La iniciativa, promovida por el propio Ayuntamiento, cuenta con financiación de la Gobierno de Cantabria a través del Servicio Cántabro de Empleo (SCE) con fondos de ámbito estatal.
En una reunión con los participantes, la concejala del área, Chabela Gómez-Barreda, y la directora del SCE, Lucía Serrano, han subrayado la importancia de esta iniciativa para dotar a un colectivo particularmente vulnerable de herramientas útiles para insertarse en el mercado laboral.
El objetivo es fomentar la cualificación de las personas participantes en ocupaciones que respondan a las necesidades del mercado, combinando aprendizaje formal con práctica profesional en el puesto de trabajo para mejorar su empleabilidad.
El ‘Programa Experiencial Santander I’ va dirigido a 20 desempleados del municipio, repartidos en dos especialidades: 'Operaciones auxiliares de revestimientos continuos en construcción' y 'Operaciones auxiliares de montaje y reparación de sistemas microinformáticos'.
Los participantes están contratados por el Ayuntamiento en la modalidad de formación en alternancia durante un año. En los tres primeros meses recibirán una formación teórica y práctica para obtener los certificados profesionales de nivel 1, junto con módulos complementarios sobre informática, prevención de riesgos, sensibilización ambiental, igualdad y orientación laboral.
A partir del cuarto mes, comenzarán a realizar obras y servicios en distintas instalaciones municipales.

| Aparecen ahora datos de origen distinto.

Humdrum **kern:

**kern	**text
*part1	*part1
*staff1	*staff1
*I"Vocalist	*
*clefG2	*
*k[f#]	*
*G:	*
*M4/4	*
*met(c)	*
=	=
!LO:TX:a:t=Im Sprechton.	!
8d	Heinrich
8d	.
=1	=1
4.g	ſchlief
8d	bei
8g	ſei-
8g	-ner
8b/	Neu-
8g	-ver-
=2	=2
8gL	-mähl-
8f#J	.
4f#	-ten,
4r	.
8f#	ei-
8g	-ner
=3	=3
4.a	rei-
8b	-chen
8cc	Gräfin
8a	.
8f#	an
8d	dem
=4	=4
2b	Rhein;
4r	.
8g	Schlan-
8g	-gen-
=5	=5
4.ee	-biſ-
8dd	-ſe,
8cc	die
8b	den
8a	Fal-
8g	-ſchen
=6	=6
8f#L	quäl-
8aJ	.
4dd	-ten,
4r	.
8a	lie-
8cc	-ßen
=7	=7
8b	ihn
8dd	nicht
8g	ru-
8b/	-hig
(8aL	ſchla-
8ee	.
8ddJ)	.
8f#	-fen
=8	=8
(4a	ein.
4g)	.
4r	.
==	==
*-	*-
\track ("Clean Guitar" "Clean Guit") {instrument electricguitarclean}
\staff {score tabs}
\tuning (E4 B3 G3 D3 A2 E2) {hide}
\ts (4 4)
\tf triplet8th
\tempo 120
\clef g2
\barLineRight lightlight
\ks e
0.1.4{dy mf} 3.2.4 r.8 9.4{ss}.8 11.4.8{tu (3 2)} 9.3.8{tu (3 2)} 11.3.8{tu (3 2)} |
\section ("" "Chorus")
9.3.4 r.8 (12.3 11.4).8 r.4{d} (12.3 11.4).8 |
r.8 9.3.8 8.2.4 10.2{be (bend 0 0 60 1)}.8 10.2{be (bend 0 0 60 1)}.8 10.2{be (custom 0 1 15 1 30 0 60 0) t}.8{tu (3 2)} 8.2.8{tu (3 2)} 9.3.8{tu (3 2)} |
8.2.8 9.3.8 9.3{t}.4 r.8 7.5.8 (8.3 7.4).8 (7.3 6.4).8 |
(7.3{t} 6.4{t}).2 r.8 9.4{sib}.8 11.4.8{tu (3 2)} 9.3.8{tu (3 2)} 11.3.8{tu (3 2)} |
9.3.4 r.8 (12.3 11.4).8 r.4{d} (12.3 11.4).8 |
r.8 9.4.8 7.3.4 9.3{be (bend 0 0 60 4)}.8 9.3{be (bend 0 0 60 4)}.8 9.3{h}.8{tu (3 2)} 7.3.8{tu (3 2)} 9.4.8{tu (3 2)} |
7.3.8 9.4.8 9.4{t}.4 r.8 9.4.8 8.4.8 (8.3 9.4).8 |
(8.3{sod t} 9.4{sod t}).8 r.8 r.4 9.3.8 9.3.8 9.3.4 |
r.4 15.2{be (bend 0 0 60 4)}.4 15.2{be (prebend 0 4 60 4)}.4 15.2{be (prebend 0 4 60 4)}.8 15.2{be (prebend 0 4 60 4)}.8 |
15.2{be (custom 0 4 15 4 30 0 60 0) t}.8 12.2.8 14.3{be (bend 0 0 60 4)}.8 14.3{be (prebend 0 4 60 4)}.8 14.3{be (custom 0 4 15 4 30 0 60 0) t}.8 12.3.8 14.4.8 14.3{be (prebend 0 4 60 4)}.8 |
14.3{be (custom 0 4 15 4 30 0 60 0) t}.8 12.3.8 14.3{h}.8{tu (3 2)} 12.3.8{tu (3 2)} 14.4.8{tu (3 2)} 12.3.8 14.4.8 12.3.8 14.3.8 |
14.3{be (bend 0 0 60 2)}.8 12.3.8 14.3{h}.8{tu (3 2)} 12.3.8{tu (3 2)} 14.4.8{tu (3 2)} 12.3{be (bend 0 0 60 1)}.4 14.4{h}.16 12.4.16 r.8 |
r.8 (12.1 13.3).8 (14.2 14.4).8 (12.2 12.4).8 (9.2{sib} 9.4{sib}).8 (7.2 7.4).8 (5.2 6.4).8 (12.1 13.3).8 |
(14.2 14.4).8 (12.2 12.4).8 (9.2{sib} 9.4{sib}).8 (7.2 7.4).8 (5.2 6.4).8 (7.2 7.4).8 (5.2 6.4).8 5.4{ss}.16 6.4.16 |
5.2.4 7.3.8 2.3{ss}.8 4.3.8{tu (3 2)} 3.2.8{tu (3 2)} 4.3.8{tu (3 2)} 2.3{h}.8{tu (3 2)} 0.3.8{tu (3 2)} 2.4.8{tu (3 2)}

En la especialidad de construcción trabajarán en los antiguos talleres municipales en Cajo, en la Plaza de Toros y en colegios públicos; en la especialidad de microinformática lo harán en el Centro de Formación Municipal, en centros cívicos y en colegios públicos.
Esta iniciativa se enmarca en una estrategia más amplia de empleo y formación que han venido desarrollando las administraciones para ayudar a personas con mayores dificultades para encontrar trabajo.
En Cantabria y Santander, estas acciones se han promovido tradicionalmente con financiación de fondos estatales y regionales, y en momentos de crisis se han intensificado para reducir la vulnerabilidad de colectivos como los desempleados de larga duración.
A lo largo de las últimas décadas, se han puesto en marcha programas similares para mejorar la cualificación y la inserción laboral de personas sin empleo, fusionando aprendizaje y experiencia práctica.
Confiar en que estos programas sean útiles ha sido una constante en las políticas de empleo locales. Si el objetivo se cumple, podría abrir puertas a futuras oportunidades en la administración y en el sector privado, al dotar a los participantes de competencias concretas que el mercado demanda y de un primer contacto real con el trabajo.